Parts of China's capital Beijing suffered air pollution more than 20 times recommended levels on Tuesday, but authorities refrained from issuing the highest smog alert.
Counts of PM2.5—harmful microscopic particles that penetrate deep into the lungs—reached 529, according to the US embassy, which issues independent readings.
The World Health Organization's recommended maximum exposure is 25 over a 24-hour period. China is often hit by heavy smog, mostly a result of coal burning.
China's state weather observatory issued a yellow alert—the second highest in a four-tier warning system—for smog in Beijing and other parts of north China, the official Xinhua news agency said.
The pollution will linger until Wednesday, it added.
Beijing issued its first red pollution alert—reserved for when authorities forecast an air-quality index of above 300 for at least three consecutive days—earlier this month.

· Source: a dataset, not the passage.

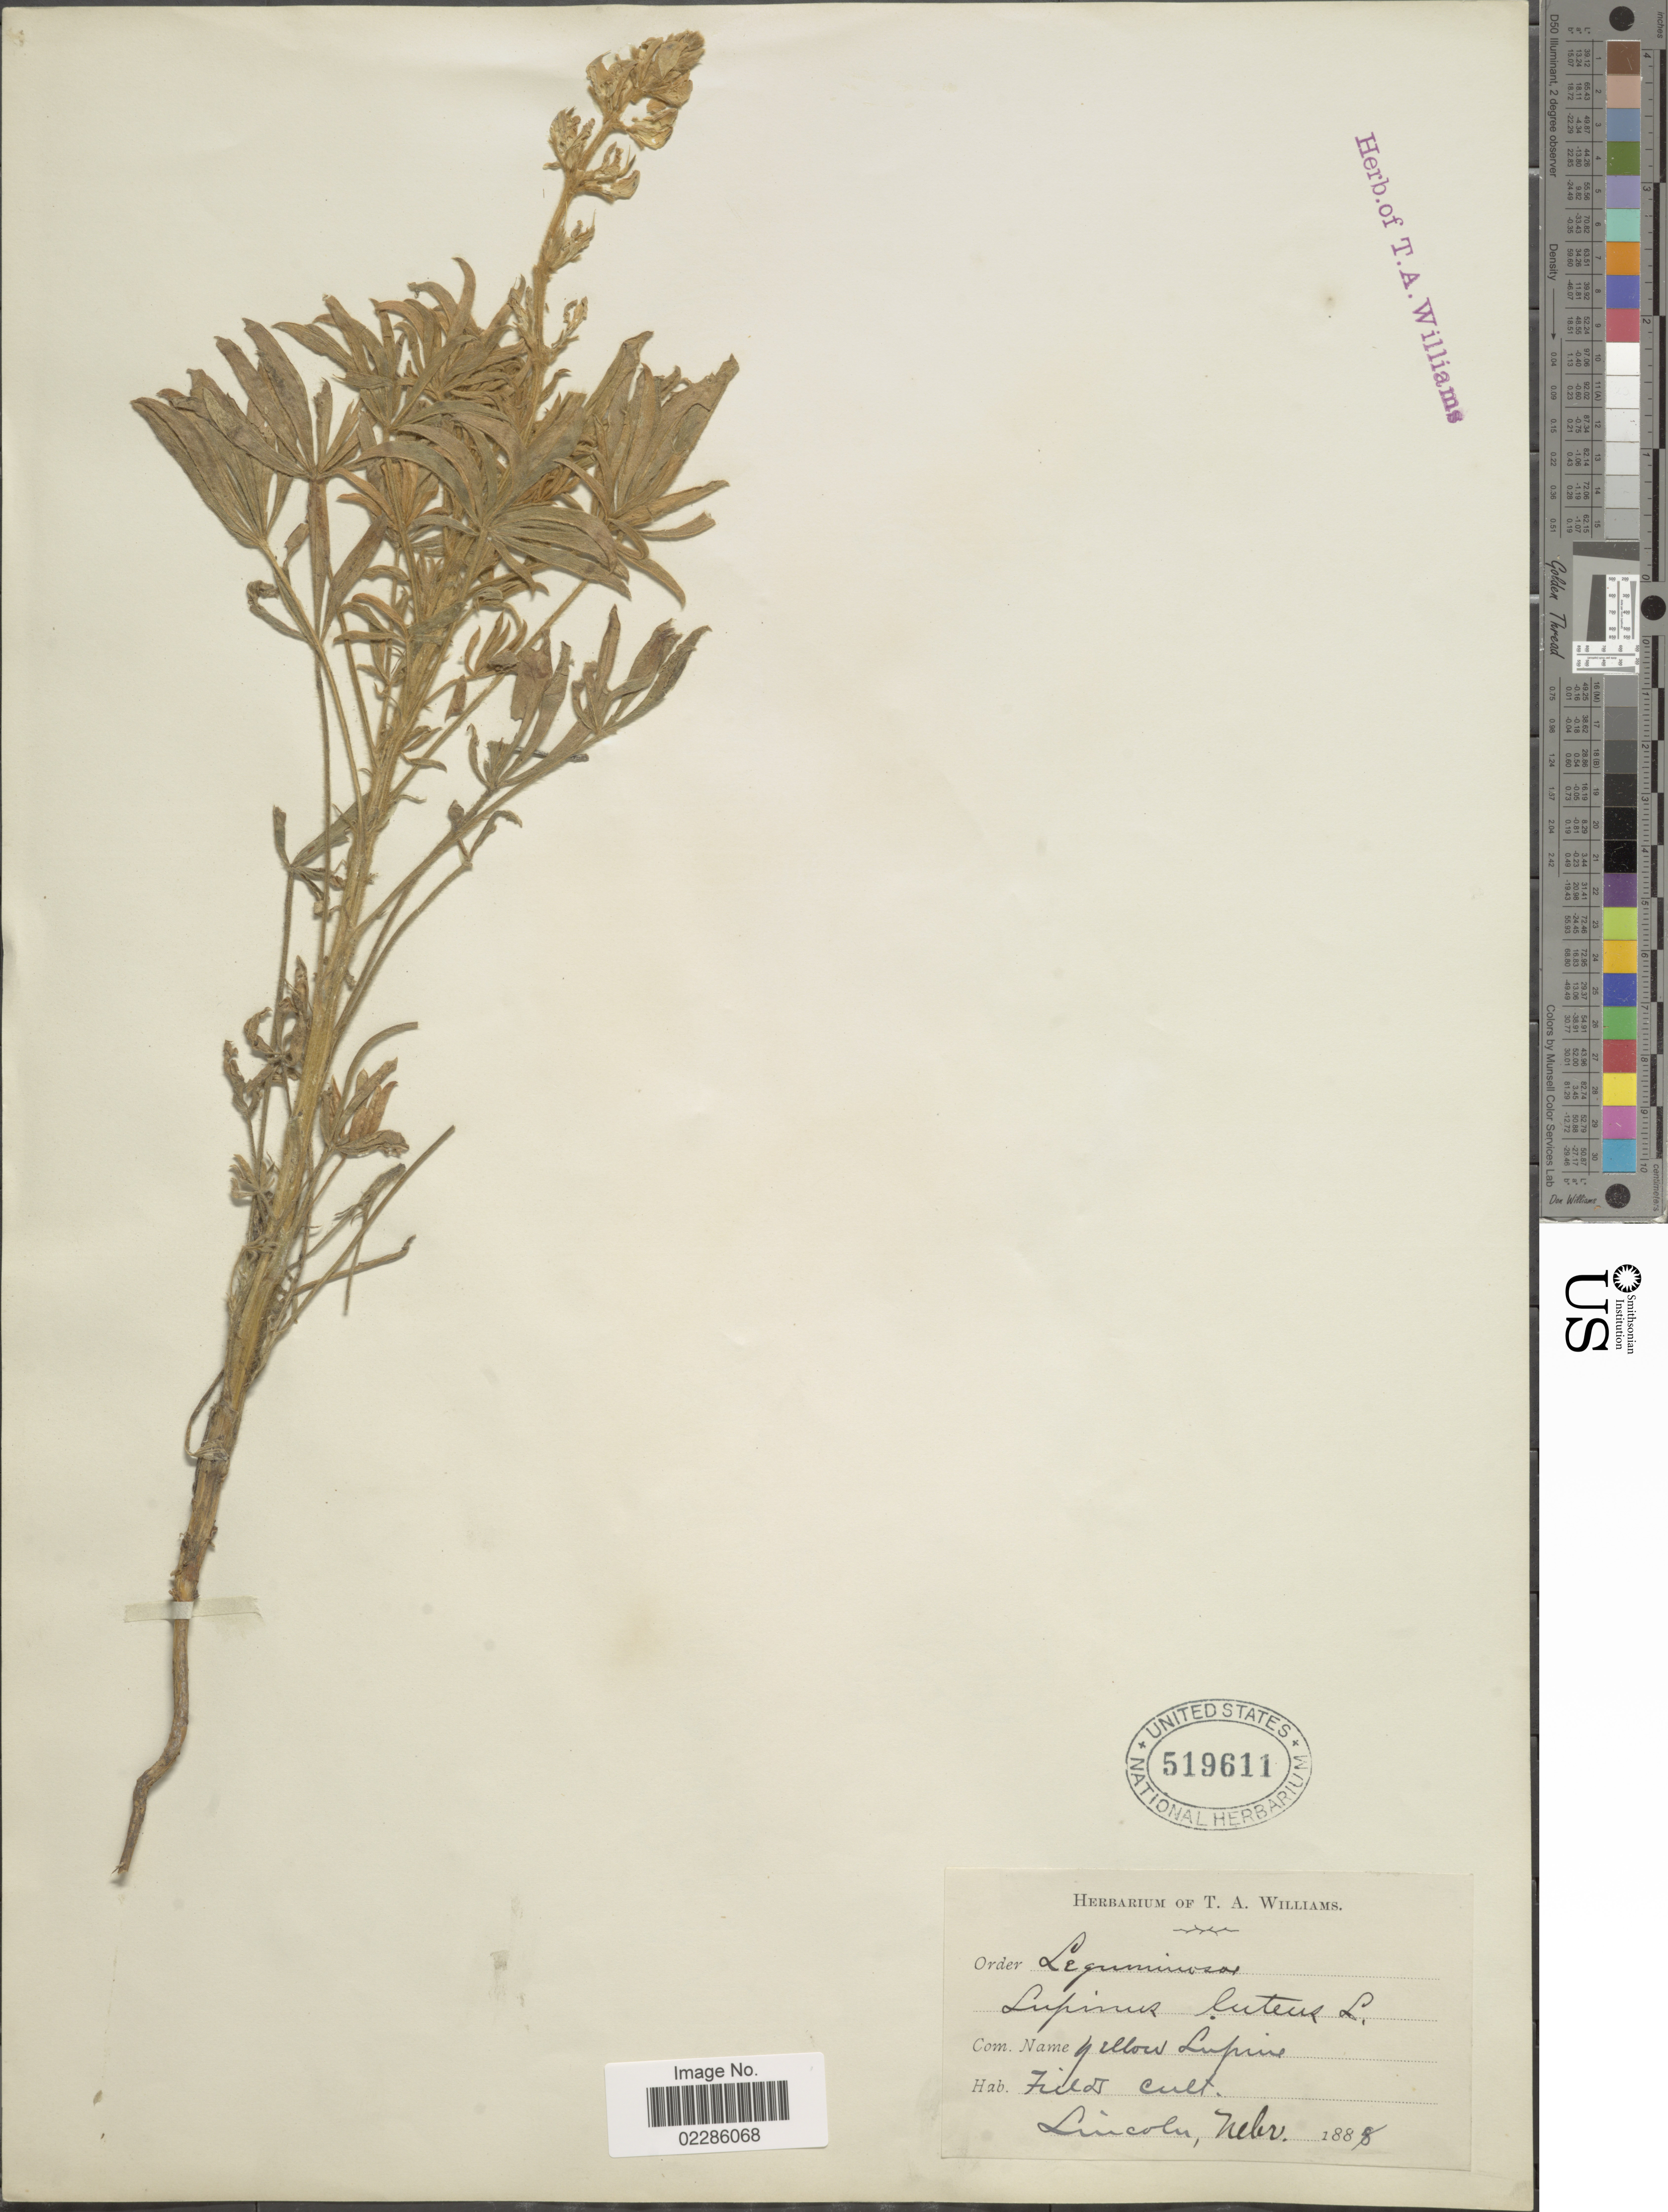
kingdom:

The alert requires construction sites to halt work, while half the city's cars are banned from driving and schools are recommended to halt classes, among other disruptive measures.
Smog is generally worse in winter as coal burning for heating rises, and several northern cities have followed suit with red alerts in recent weeks.
"(Pollution) is off the charts again," said one disgruntled Beijing resident on Chinese Twitter-equivalent Sina Weibo.
Air quality for November and December in Beijing was at a three year low, according to the state-run China Daily, despite measures to tackle the chronic problem.
China's rise to the world's second largest economy was largely powered by cheap, dirty coal.
Even as growth slows, the country has had a difficult time weaning itself off the fuel, even as the pollution it causes wreaks havoc on the environment and public health.